*** Records for the task

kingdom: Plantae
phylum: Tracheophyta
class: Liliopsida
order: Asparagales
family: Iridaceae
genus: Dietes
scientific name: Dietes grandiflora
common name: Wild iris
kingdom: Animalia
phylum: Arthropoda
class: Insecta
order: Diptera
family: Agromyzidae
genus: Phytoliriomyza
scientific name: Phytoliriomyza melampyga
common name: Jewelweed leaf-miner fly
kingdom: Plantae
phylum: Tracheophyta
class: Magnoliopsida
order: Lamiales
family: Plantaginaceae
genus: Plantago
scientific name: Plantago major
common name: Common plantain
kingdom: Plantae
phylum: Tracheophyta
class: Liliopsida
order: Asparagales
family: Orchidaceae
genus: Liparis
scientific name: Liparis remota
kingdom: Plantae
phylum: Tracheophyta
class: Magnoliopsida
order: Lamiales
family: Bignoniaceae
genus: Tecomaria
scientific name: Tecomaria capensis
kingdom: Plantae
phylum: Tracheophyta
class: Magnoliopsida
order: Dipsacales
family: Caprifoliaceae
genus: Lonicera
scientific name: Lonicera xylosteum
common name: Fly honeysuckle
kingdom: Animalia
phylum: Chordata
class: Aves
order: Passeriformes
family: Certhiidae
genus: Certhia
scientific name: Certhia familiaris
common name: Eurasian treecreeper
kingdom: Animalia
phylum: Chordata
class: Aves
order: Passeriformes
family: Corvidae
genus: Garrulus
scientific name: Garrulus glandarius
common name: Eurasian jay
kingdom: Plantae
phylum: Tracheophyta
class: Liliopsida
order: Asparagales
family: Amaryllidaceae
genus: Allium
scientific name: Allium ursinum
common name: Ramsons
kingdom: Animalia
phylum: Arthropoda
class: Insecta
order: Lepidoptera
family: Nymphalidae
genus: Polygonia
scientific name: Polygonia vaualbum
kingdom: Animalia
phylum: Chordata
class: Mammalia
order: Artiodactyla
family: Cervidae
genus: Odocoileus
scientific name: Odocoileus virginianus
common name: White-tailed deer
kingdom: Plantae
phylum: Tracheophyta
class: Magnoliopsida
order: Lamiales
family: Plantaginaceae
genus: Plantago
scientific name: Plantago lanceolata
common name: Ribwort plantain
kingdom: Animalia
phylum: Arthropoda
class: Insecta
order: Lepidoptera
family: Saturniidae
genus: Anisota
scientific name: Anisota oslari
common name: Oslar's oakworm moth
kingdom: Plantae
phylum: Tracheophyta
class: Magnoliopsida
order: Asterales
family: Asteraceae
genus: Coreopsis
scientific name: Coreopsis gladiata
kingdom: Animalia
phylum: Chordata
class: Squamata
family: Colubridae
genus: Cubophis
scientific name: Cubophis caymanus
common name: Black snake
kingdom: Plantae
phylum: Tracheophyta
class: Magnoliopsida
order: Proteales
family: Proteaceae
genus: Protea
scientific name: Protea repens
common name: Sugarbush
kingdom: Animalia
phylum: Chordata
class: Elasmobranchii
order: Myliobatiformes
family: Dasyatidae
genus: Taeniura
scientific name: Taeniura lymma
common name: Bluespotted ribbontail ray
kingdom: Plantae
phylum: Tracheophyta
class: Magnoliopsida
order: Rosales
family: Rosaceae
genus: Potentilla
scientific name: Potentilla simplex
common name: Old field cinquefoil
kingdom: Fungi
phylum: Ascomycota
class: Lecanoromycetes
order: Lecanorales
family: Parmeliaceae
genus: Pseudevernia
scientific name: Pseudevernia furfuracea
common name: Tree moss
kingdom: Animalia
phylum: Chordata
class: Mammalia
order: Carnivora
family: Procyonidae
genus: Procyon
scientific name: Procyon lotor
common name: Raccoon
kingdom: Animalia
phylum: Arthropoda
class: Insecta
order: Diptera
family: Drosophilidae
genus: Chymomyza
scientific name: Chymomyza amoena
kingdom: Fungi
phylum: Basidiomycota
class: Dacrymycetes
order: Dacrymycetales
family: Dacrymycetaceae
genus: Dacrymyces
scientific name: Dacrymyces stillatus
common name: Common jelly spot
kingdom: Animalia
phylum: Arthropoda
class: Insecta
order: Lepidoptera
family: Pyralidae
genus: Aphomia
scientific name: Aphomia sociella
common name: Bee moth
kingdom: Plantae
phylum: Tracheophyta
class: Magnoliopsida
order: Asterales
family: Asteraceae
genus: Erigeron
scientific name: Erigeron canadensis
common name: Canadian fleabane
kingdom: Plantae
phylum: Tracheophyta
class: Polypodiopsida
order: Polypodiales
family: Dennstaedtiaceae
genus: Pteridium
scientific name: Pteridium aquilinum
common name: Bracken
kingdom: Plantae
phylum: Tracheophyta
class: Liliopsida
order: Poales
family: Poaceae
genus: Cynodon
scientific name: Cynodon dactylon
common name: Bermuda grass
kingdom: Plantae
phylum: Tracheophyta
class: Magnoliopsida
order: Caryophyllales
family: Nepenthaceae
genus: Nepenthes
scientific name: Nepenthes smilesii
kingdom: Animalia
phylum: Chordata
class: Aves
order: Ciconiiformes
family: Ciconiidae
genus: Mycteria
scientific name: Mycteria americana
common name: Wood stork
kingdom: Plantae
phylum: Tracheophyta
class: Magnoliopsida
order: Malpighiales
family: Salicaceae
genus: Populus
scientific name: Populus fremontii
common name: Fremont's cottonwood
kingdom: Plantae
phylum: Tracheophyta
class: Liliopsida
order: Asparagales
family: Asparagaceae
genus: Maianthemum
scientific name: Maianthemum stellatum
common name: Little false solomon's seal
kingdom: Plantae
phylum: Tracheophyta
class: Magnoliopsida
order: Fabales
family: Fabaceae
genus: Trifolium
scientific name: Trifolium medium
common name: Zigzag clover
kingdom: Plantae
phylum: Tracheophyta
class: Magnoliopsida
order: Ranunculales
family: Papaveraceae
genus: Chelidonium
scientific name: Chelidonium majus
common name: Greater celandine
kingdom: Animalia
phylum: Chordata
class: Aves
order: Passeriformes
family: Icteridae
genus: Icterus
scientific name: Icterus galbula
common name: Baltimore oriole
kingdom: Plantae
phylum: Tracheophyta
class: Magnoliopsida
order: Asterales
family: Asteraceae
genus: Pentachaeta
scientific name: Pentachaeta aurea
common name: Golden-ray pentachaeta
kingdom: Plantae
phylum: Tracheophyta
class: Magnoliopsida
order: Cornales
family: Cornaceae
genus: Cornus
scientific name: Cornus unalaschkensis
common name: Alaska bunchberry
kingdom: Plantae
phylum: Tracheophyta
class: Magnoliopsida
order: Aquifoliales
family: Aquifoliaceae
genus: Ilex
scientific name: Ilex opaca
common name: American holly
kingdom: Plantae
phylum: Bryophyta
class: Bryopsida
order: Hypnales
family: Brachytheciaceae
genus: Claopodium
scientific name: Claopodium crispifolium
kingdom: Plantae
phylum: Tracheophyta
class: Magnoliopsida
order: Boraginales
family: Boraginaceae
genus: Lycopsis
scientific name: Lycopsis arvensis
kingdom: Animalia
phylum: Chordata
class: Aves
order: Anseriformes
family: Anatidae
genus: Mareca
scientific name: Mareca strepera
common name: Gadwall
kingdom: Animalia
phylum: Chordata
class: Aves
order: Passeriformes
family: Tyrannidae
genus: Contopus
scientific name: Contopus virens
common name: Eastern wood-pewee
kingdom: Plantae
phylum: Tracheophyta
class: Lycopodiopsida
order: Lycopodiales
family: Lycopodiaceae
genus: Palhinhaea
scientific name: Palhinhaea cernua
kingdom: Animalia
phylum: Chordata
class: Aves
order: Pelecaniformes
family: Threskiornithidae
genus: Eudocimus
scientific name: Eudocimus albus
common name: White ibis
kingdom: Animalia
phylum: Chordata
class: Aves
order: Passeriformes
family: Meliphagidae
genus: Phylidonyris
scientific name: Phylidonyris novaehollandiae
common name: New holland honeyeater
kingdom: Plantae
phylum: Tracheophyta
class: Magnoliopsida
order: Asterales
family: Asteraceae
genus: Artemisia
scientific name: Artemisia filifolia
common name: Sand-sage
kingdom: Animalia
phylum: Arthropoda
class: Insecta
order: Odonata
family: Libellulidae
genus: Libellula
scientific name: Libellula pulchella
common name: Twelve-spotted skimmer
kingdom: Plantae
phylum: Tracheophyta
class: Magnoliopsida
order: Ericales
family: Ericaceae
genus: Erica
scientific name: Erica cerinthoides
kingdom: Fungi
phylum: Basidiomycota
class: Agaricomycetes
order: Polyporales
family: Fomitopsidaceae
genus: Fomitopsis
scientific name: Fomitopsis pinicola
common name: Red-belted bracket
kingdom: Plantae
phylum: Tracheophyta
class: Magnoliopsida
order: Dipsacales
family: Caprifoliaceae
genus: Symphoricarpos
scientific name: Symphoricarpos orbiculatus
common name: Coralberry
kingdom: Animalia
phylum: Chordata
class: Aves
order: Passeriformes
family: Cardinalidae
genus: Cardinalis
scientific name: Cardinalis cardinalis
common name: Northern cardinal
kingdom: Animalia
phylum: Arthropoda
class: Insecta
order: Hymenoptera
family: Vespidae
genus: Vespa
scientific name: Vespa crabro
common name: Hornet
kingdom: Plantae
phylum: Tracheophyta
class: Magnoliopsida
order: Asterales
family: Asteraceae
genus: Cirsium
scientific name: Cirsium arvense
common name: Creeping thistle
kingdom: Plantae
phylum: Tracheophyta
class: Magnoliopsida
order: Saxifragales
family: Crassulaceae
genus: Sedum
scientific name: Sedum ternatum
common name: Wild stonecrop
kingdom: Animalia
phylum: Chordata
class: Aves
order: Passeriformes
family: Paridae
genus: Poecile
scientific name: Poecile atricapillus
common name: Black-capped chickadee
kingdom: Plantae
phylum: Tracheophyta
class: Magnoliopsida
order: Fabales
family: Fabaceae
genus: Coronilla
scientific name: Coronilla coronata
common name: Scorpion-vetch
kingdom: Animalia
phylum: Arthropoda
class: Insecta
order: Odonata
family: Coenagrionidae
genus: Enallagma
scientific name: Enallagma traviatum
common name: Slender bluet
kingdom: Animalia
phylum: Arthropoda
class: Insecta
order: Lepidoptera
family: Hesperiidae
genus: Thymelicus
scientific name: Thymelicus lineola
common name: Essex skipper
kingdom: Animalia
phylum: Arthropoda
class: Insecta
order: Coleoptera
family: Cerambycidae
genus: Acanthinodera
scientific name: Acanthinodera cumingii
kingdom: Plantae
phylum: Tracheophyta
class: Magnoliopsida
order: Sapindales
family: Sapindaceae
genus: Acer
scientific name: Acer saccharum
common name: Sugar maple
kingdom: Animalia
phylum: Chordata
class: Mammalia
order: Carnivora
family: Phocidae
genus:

******

§ Challenge:
Retype the lines of the data above verbatim, starting at the line containing "genus: Cornus" and ending at the line containing "class: Agaricomycetes", with both of those lines included.

§ Solution for this task:
genus: Cornus
scientific name: Cornus unalaschkensis
common name: Alaska bunchberry
kingdom: Plantae
phylum: Tracheophyta
class: Magnoliopsida
order: Aquifoliales
family: Aquifoliaceae
genus: Ilex
scientific name: Ilex opaca
common name: American holly
kingdom: Plantae
phylum: Bryophyta
class: Bryopsida
order: Hypnales
family: Brachytheciaceae
genus: Claopodium
scientific name: Claopodium crispifolium
kingdom: Plantae
phylum: Tracheophyta
class: Magnoliopsida
order: Boraginales
family: Boraginaceae
genus: Lycopsis
scientific name: Lycopsis arvensis
kingdom: Animalia
phylum: Chordata
class: Aves
order: Anseriformes
family: Anatidae
genus: Mareca
scientific name: Mareca strepera
common name: Gadwall
kingdom: Animalia
phylum: Chordata
class: Aves
order: Passeriformes
family: Tyrannidae
genus: Contopus
scientific name: Contopus virens
common name: Eastern wood-pewee
kingdom: Plantae
phylum: Tracheophyta
class: Lycopodiopsida
order: Lycopodiales
family: Lycopodiaceae
genus: Palhinhaea
scientific name: Palhinhaea cernua
kingdom: Animalia
phylum: Chordata
class: Aves
order: Pelecaniformes
family: Threskiornithidae
genus: Eudocimus
scientific name: Eudocimus albus
common name: White ibis
kingdom: Animalia
phylum: Chordata
class: Aves
order: Passeriformes
family: Meliphagidae
genus: Phylidonyris
scientific name: Phylidonyris novaehollandiae
common name: New holland honeyeater
kingdom: Plantae
phylum: Tracheophyta
class: Magnoliopsida
order: Asterales
family: Asteraceae
genus: Artemisia
scientific name: Artemisia filifolia
common name: Sand-sage
kingdom: Animalia
phylum: Arthropoda
class: Insecta
order: Odonata
family: Libellulidae
genus: Libellula
scientific name: Libellula pulchella
common name: Twelve-spotted skimmer
kingdom: Plantae
phylum: Tracheophyta
class: Magnoliopsida
order: Ericales
family: Ericaceae
genus: Erica
scientific name: Erica cerinthoides
kingdom: Fungi
phylum: Basidiomycota
class: Agaricomycetes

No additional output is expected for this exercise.